私たちの悪意のあるコードはverify関数内で.includes(‘BEGIN CERTIFICATE’)をチェックする前に実行されてnodeプロセスを終了し、任意のファイルをホストマシン上に書き込みます。

同じ手法でRCEも実現できますが、それにはchild_processモジュールでペイロードを若干修正する必要があります(図8)。
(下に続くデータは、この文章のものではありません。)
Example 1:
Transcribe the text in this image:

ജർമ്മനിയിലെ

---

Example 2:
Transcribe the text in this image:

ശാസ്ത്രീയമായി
シークレットは認証サーバーの外部に保存できます。たとえば、別の場所にあるシークレットマネージャへの保存も可能です。シークレットマネージャへの書き込み権限だけをもっている攻撃者は、この時点で認証サーバー上でコードを実行できる状態です。オブジェクトが有効なシークレットかどうかを確認するしくみがあった場合、このコード実行はできません。
エクスプロイトの前提条件
前節では侵害された秘密鍵がどのようにRCEにつながるかを示しました。実際には、秘密鍵の保持・管理には、暗号化以外にシークレットマネージャの利用や秘密鍵のローテーションといったベストプラクティスが行われることが多いでしょう。
本稿で解説した脆弱性をエクスプロイトしてsecretOrPublicKeyの値をコントロールしたければ、攻撃者はシークレット管理用のプロセスに内在する不具合を利用する必要があります。その場合でもシークレットマネージャからの出力が不明で、エクスプロイトは複雑になる可能性があります。これがエクスプロイトに適さない型(たとえば文字列)であるなど、さまざまな可能性があります。
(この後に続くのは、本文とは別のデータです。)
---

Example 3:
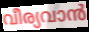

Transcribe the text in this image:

വീര്യവാൻ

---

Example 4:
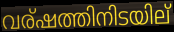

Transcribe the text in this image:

വര്ഷത്തിനിടയില്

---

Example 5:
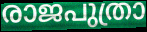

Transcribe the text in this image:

രാജപുത്രാ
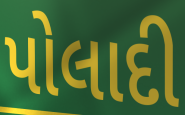
પોલાદી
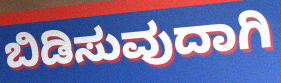
ಬಿಡಿಸುವುದಾಗಿ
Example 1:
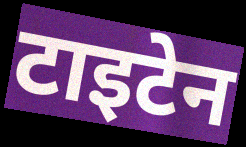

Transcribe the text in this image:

टाइटेन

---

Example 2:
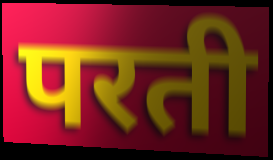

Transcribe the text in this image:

परती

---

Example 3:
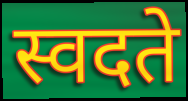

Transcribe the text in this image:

स्वदते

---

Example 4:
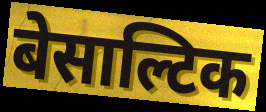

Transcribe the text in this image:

बेसाल्टिक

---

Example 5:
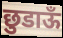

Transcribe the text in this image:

छुडाऊँ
脆弱性の複雑度に鑑みて私たちはCVSSスコア6.6を提案し、最終的には先方チームの計算で提案をいただいたCVSSスコア7.6に同意しました。
JsonWebTokenの修正
JsonWebTokenバージョン 9.0.0は以下の修正を含んでいます。

脆弱性のあるコードを削除し、secretOrPublickeyパラメータの型チェックを行って、secretOrPublicKeyに不正なオブジェクトが含まれないようにしました。
開示プロセス
- 2022年7月13日 - Unit 42のリサーチャーが「責任ある開示」手順にのっとりAuth0チームに開示を送付
- 2022年7月27日 - Auth0チームが同問題を「レビュー中」に更新
- 2022年8月23日 - Unit 42リサーチャーが更新依頼を送付
- 2022年8月24日 - Auth0チームが同問題を「エンジニアリングチームによる解決に向けた取り組み中」に更新
- 2022年12月21日 - Auth0エンジニアリングチームが修正を提供
結論
こんにち、オープンソースプロジェクトはさまざまなサービスやプラットフォームのバックボーンとして広く利用されています。認証・認可プロセスに大きな役割を果たすJWTのような機微なセキュリティメカニズムの実装にもこうした利用は広がっています。
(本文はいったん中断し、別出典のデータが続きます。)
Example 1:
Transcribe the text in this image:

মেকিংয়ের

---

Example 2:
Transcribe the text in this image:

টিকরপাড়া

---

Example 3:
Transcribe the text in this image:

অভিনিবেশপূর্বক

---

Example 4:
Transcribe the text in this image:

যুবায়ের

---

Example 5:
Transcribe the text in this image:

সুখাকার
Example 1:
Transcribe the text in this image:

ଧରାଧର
オープンソースソフトウェアの使用にあたっては、セキュリティ意識が非常に重要です。広く使われているセキュリティ系メカニズムのオープンソース実装のレビューは、そうしたメカニズムに対する信頼を保つうえで不可欠ですし、オープンソースコミュニティが参加できる活動の対象でもあります。
パロアルトネットワークスは、オープンソースソフトウェアのセキュリティ向上に向けた取り組みの一環として、オープンソースプロジェクトのセキュリティ脆弱性の特定を含むセキュリティ調査活動を定期的に行っています。
パロアルトネットワークスのPrisma Cloudをご利用中のお客様は[Vulnerabilities (脆弱性)]タブ以下から影響を受けるイメージやホストを検出できます。Prisma CloudプラットフォームはJsonWebTokenパッケージを検出し、脆弱なバージョンを動作させているエンティティがあればアラートを発報します。またVulnerability Explorer(脆弱性エクスプローラ)でCVE-2022-23529を検索すると脆弱性の詳細や影響を受けるアセットを確認できます。
Auth0チームによるプロフェッショナルな開示処理と、報告された脆弱性に対する修正のご提供に感謝いたします。